Whoever you be, angel or demon, virgin or courtesan, shepherdess or princess, whether you come from north or south, you whom I do not know but whom I love! oh! do not force me to wait longer, or the flame will consume the altar, and you will find only a heap of cold ashes in place of my heart. Descend from the sphere where you now are; leave the crystal sky, O comforting spirit, and cast upon my heart the shadow of your great wings. Come, woman that I love, come, and let me clasp about you the arms that have been open so long. Ye golden doors of the palace where she dwells, turn on your hinges; raise yourself, latch of her humble cottage; untwine yourselves, ye branches of trees and thorns by the road-side; be broken, ye enchantments of the turret, ye spells of magicians; open, ranks of the common herd, and let her pass.
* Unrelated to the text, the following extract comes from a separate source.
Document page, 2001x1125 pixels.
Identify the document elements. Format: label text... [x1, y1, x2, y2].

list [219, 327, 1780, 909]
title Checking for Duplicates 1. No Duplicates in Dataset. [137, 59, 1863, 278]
If you come too late, O my ideal! I shall not have the strength to love you:—my heart is like a dovecote full of doves. Every hour of the day some desire takes flight. The doves return to the dovecote, but my desires do not return to my heart.—The azure sky is whitened by their countless swarms; they wing their way through space, from world to world, from sky to sky, seeking some love to light upon and pass the night: haste, O my dream! or you will find naught in the empty nest save the shells of the birds that have flown.
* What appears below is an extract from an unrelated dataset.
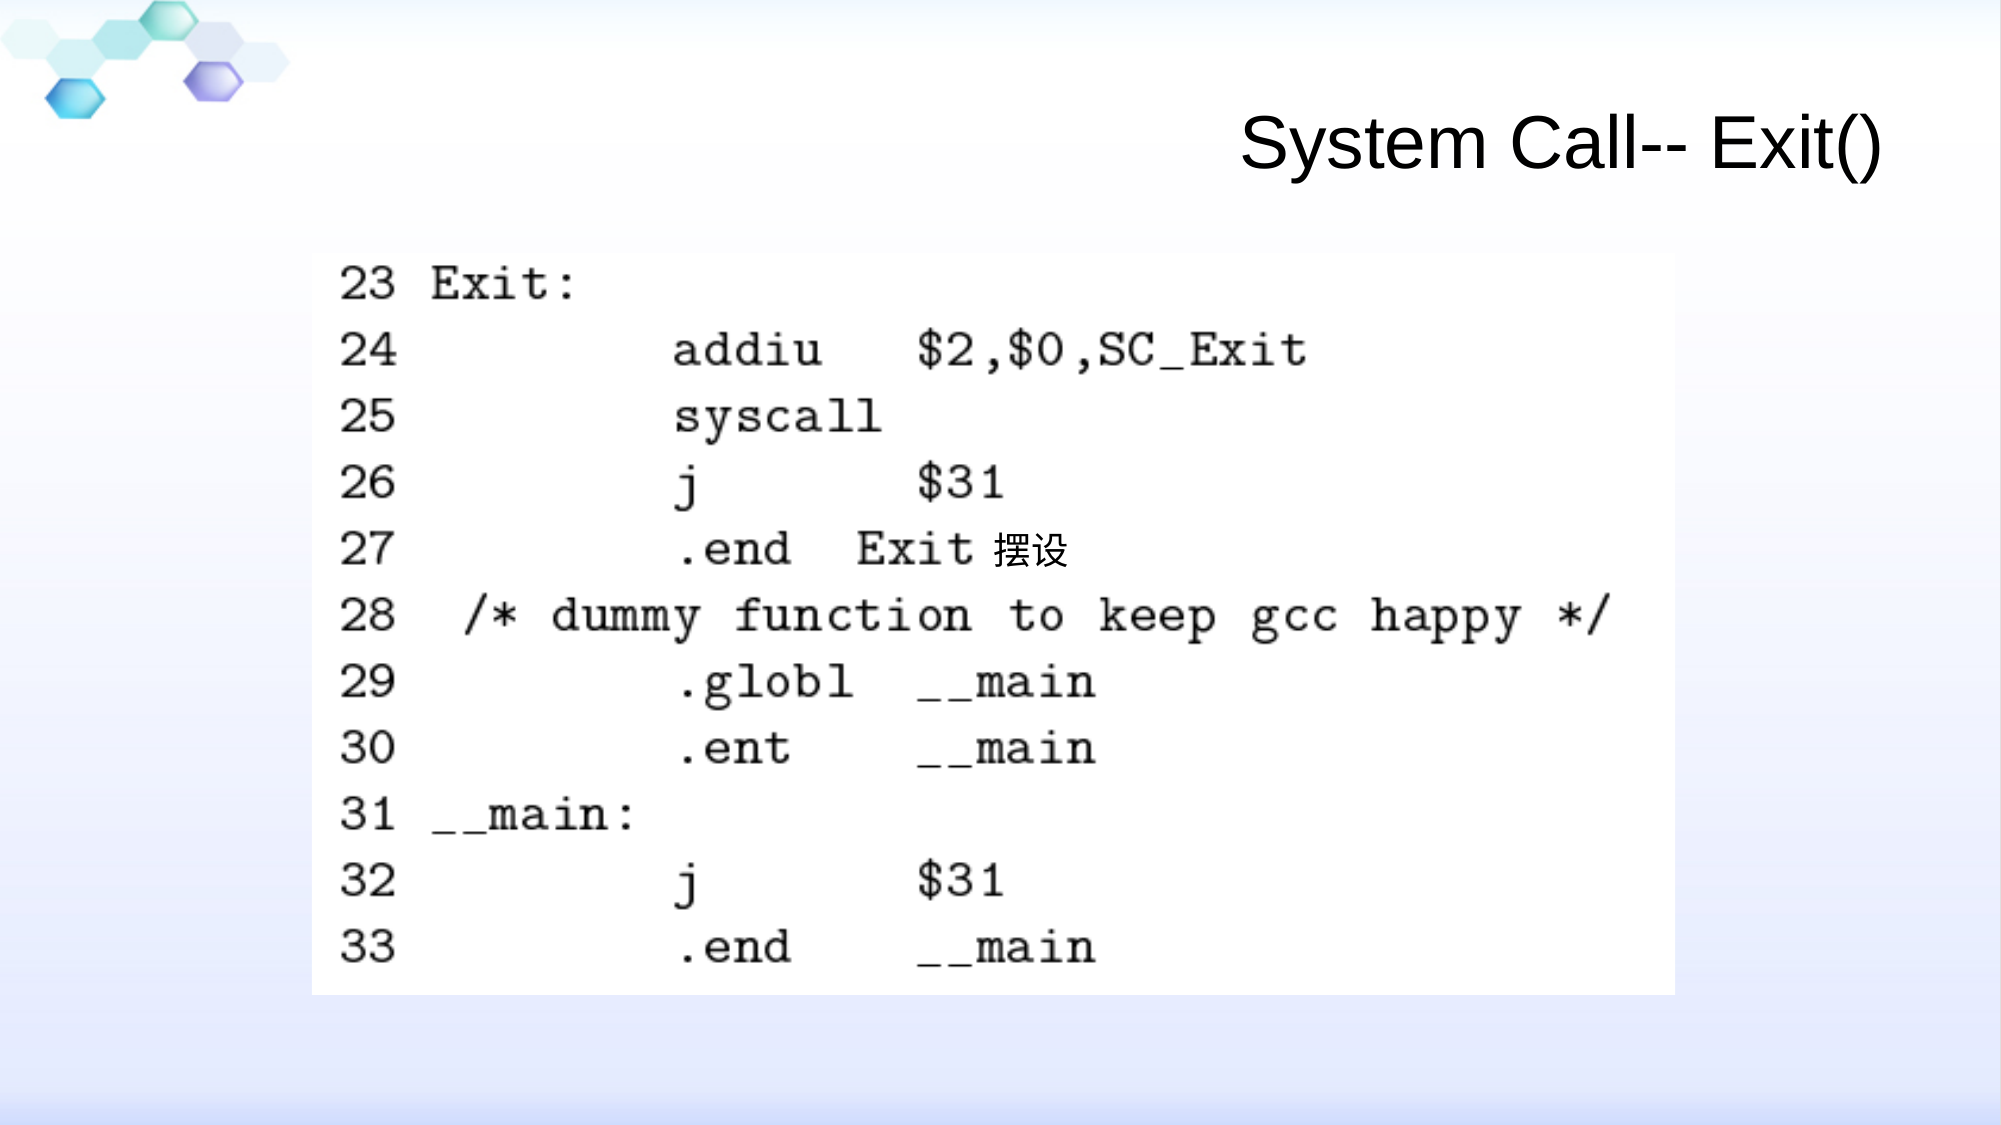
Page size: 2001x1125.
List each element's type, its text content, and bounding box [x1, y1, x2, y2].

picture [0, 0, 2001, 1125]
title System Call-- Exit() [99, 44, 1901, 233]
My friend, my childhood's companion, you are the only one to whom I can say such things. Write me that you pity me and that you don't look upon me as a hypochondriac; comfort me, I never was in greater need of it; how greatly to be envied are they who have a passion they can satisfy! The drunkard finds no cruelty in any sort of a bottle; he falls from the wine-shop to the gutter and is happier on his dung-heap than a king on his throne. The sensual man resorts to courtesans in search of ready loves or shameless refinements of indecency: a painted cheek, a short skirt, an exposed bosom, an obscene jest, he is happy; his eye turns white, his lip is moist; he attains the height of his happiness, he enjoys the ecstasy of his vulgar lust. The gambler needs only a green cloth and a worn and greasy pack of cards to procure the poignant excitement, the nervous spasms and the diabolical joy of his ghastly passion. Such people can satisfy their cravings or find distraction;—to me it is impossible.

This idea has taken such thorough possession of me that I no longer care for the arts, and poetry has now no charm for me; the things that used to be my delight do not make the least impression on me. I begin to believe that I am wrong, I demand more of nature and society than they can give. What I seek does not exist and I ought not to complain because I cannot find it. However, if the woman we dream of does not come within the conditions of human nature, how is it that we love only her and not others, since we are men and our instinct should draw us irresistibly toward them? What puts this imaginary woman into our head? with what clay do we mould this invisible statue? where do we get the feathers we fasten to the back of this chimera? what mystic bird laid in a dark corner of our soul the unseen egg from which our dream was hatched? what is this abstract beauty that we feel but cannot define? why, before a woman who may be charming, do we sometimes say that she is beautiful,—whereas we find her very ugly? Where is the model, the type, the interior pattern that serves us as a point of comparison? for beauty is always comparative and can be appreciated only by contrast.—Was it in the sky that we saw her—in a star—at a ball in the shadow of a mother, fresh bud of a leafless rose?—was it in Italy or in Spain? was it here or there, yesterday or long ago? was it the admired courtesan, the popular cantatrice, the prince's daughter? a proud and noble head bending under a heavy diadem of pearls and rubies? a young and childish face stooping over the nasturtiums and volubilis in the window?—Of what school was the picture from which that beauty looked forth, fair and beaming amid dark shadows? Was it Raphael who caressed the contour that has caught your fancy? Was it Cleomenes who polished the marble that you adore?—are you in love with a Madonna or a Diana?—is your ideal an angel, a sylph, or a woman?

Alas! it is a little of all of these and it is none of them.